EXERCISE BRIEF:
Both the line with "Keep your mattresses clean and free of" and the line with "Do this once" in the records below must appear in the output, along with every line between them, exactly and with nothing added.

AVAILABLE RECORDS:

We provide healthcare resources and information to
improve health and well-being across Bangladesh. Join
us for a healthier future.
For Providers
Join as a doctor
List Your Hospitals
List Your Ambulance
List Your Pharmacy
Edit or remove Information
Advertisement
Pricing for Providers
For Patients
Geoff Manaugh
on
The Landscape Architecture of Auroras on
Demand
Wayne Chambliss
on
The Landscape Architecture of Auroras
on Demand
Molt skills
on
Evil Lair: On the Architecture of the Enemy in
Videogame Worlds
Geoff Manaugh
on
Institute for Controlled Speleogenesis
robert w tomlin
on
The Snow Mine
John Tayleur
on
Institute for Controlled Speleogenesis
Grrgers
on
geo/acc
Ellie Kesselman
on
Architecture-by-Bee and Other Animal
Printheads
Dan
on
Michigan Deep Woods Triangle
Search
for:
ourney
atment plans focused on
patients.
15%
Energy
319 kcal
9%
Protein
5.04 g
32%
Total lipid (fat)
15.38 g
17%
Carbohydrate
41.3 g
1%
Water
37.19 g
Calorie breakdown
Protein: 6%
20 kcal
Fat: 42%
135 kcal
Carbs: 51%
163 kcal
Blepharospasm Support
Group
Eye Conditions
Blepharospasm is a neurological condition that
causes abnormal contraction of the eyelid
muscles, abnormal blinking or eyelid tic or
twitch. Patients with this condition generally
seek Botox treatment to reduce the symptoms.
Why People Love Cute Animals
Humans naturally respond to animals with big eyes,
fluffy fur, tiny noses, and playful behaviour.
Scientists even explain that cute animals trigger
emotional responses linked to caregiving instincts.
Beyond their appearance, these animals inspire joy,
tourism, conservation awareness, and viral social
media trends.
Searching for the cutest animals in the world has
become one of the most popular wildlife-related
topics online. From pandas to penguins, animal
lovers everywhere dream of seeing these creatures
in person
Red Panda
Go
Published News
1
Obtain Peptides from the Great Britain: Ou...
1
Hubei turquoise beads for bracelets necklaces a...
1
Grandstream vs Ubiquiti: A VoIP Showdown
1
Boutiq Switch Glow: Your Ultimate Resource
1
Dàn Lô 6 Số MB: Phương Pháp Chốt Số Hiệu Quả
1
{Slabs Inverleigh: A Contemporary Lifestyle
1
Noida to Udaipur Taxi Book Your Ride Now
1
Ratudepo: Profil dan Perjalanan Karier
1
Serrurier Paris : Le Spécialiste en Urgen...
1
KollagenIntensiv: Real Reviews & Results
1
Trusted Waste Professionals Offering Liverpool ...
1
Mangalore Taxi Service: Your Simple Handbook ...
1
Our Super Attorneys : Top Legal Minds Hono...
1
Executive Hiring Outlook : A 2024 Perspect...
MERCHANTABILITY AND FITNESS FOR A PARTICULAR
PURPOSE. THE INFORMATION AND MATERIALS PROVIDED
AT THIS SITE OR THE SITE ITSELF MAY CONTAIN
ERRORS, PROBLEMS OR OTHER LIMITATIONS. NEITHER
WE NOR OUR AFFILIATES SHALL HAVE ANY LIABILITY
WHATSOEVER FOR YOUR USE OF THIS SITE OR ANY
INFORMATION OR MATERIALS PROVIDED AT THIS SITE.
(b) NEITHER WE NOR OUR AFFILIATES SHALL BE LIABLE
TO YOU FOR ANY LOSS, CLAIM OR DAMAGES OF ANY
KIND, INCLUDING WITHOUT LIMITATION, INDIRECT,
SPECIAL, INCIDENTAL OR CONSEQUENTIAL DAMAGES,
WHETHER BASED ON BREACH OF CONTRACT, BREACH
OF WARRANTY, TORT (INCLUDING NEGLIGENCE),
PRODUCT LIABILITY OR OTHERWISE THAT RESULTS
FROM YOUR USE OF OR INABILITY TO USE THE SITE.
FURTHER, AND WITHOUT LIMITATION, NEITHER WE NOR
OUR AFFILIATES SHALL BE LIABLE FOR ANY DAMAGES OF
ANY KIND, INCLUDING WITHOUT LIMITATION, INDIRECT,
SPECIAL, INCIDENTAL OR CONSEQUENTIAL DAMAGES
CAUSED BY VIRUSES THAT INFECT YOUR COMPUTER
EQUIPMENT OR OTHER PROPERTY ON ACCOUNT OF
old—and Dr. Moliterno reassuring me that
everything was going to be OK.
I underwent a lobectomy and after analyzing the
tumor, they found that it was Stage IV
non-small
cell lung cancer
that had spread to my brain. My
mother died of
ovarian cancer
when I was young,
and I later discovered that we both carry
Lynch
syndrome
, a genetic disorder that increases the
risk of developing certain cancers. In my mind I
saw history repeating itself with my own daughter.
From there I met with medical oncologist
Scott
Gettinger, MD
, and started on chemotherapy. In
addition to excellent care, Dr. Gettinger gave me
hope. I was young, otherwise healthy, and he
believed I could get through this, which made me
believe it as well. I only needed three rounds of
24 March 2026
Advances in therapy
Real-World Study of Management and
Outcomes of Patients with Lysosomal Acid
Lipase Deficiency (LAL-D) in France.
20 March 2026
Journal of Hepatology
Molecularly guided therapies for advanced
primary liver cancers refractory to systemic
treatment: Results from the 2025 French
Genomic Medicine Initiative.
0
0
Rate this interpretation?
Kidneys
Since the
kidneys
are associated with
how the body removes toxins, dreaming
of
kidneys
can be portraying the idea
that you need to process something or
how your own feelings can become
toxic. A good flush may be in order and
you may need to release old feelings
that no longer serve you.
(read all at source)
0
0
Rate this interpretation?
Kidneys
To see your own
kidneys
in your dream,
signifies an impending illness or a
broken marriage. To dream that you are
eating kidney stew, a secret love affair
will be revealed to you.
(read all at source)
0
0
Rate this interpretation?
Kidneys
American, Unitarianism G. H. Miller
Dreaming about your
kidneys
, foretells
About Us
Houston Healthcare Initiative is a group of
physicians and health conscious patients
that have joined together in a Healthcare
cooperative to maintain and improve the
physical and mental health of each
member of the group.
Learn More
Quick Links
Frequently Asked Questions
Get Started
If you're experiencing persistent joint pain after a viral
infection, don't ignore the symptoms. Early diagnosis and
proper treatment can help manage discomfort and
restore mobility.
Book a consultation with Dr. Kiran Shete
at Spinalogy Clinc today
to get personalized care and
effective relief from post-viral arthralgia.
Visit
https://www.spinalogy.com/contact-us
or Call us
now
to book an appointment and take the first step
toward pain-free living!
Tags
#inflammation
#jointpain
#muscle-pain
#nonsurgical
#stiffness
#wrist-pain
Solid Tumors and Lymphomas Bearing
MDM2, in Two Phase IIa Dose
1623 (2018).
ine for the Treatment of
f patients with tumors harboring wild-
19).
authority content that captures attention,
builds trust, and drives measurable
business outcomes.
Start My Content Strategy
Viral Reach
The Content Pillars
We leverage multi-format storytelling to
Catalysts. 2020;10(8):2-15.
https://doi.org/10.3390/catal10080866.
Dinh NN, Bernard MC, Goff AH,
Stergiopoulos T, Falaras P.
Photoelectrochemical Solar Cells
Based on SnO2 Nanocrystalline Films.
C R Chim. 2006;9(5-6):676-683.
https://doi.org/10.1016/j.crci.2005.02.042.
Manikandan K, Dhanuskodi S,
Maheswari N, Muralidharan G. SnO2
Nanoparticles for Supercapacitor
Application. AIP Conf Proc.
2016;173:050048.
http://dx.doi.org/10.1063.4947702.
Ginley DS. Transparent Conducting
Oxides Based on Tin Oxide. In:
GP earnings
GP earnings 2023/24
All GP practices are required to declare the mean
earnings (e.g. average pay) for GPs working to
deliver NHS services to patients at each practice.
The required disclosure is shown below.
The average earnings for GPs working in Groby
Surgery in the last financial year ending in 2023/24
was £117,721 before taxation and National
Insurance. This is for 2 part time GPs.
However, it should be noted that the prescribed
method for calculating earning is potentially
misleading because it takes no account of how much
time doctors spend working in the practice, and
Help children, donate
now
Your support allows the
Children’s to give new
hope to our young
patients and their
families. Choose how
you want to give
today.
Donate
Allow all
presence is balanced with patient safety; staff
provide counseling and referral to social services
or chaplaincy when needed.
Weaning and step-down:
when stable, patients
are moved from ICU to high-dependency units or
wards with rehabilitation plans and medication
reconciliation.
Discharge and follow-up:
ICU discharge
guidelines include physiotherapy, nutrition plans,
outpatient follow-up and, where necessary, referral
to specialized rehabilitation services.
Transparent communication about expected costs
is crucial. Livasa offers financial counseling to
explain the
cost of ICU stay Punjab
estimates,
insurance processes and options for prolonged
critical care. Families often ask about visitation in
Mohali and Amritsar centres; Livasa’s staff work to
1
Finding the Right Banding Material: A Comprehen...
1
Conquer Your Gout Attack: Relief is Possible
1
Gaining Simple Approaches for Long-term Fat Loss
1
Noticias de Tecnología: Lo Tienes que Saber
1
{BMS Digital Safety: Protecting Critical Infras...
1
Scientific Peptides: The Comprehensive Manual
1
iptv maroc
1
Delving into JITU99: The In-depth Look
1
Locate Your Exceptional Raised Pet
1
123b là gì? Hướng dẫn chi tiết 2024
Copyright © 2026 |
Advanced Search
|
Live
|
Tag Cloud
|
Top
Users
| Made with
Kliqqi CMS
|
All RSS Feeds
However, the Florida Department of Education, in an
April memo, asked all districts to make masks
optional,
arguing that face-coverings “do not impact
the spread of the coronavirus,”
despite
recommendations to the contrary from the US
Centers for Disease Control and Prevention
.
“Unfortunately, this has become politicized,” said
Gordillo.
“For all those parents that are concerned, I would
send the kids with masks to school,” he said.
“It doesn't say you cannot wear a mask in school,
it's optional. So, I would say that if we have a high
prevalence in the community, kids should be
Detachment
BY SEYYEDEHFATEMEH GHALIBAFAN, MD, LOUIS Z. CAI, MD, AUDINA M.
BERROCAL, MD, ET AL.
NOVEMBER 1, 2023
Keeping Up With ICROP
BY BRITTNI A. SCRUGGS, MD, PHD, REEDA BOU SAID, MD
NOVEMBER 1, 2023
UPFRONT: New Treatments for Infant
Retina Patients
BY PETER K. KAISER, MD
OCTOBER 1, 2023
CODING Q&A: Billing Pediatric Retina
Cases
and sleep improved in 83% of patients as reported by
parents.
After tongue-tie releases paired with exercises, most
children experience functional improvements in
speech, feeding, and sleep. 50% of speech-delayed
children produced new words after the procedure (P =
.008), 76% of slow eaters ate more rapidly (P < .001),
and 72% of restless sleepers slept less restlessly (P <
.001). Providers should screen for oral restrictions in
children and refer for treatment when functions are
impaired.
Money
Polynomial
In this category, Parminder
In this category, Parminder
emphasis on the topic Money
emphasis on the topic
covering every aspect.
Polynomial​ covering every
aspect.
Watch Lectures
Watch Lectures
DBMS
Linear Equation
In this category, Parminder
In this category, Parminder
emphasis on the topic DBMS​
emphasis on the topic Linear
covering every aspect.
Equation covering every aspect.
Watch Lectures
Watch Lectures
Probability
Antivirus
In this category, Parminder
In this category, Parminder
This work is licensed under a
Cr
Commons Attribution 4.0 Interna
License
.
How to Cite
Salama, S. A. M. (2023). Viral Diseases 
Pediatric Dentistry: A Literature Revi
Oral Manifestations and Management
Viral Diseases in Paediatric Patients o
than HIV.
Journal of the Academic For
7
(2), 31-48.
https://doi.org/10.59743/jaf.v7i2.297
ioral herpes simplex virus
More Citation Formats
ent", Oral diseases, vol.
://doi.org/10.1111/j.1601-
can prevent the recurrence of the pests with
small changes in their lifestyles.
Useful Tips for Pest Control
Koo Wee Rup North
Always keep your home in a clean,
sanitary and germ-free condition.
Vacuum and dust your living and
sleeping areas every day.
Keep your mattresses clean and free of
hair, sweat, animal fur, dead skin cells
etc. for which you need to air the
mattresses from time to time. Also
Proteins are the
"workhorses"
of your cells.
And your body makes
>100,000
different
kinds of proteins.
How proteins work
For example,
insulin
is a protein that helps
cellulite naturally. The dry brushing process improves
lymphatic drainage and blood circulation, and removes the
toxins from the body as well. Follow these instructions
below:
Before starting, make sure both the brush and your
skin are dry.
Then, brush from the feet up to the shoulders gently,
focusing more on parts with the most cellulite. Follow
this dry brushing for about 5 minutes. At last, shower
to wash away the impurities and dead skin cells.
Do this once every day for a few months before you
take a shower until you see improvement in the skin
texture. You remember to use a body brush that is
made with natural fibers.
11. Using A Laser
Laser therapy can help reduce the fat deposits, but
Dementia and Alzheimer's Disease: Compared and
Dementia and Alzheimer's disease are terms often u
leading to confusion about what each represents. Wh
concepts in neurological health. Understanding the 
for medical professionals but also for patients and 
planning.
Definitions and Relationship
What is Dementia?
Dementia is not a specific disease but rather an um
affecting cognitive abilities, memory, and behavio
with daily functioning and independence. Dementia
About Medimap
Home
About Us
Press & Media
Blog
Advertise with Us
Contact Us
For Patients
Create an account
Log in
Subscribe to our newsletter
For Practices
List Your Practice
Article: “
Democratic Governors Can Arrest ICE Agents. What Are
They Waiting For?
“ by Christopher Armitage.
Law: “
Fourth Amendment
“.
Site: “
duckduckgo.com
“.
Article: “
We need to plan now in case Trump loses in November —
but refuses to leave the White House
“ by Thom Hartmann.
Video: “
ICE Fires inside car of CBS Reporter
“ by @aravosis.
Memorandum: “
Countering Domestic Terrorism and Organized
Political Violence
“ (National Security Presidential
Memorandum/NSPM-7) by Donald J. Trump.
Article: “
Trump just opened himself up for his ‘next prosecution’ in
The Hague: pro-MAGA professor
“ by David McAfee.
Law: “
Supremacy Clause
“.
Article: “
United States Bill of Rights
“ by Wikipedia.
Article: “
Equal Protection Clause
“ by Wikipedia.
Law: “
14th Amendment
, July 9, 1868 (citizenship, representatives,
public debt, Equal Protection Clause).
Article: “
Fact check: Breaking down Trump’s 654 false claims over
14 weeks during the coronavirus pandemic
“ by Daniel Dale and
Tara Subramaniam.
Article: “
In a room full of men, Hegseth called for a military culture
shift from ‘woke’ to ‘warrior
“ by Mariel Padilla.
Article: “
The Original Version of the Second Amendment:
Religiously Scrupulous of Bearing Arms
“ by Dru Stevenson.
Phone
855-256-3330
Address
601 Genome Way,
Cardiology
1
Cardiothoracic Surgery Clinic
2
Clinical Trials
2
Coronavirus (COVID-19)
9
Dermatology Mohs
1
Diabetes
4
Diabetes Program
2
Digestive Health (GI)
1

EXERCISE ANSWER:
Keep your mattresses clean and free of
hair, sweat, animal fur, dead skin cells
etc. for which you need to air the
mattresses from time to time. Also
Proteins are the
"workhorses"
of your cells.
And your body makes
>100,000
different
kinds of proteins.
How proteins work
For example,
insulin
is a protein that helps
cellulite naturally. The dry brushing process improves
lymphatic drainage and blood circulation, and removes the
toxins from the body as well. Follow these instructions
below:
Before starting, make sure both the brush and your
skin are dry.
Then, brush from the feet up to the shoulders gently,
focusing more on parts with the most cellulite. Follow
this dry brushing for about 5 minutes. At last, shower
to wash away the impurities and dead skin cells.
Do this once every day for a few months before you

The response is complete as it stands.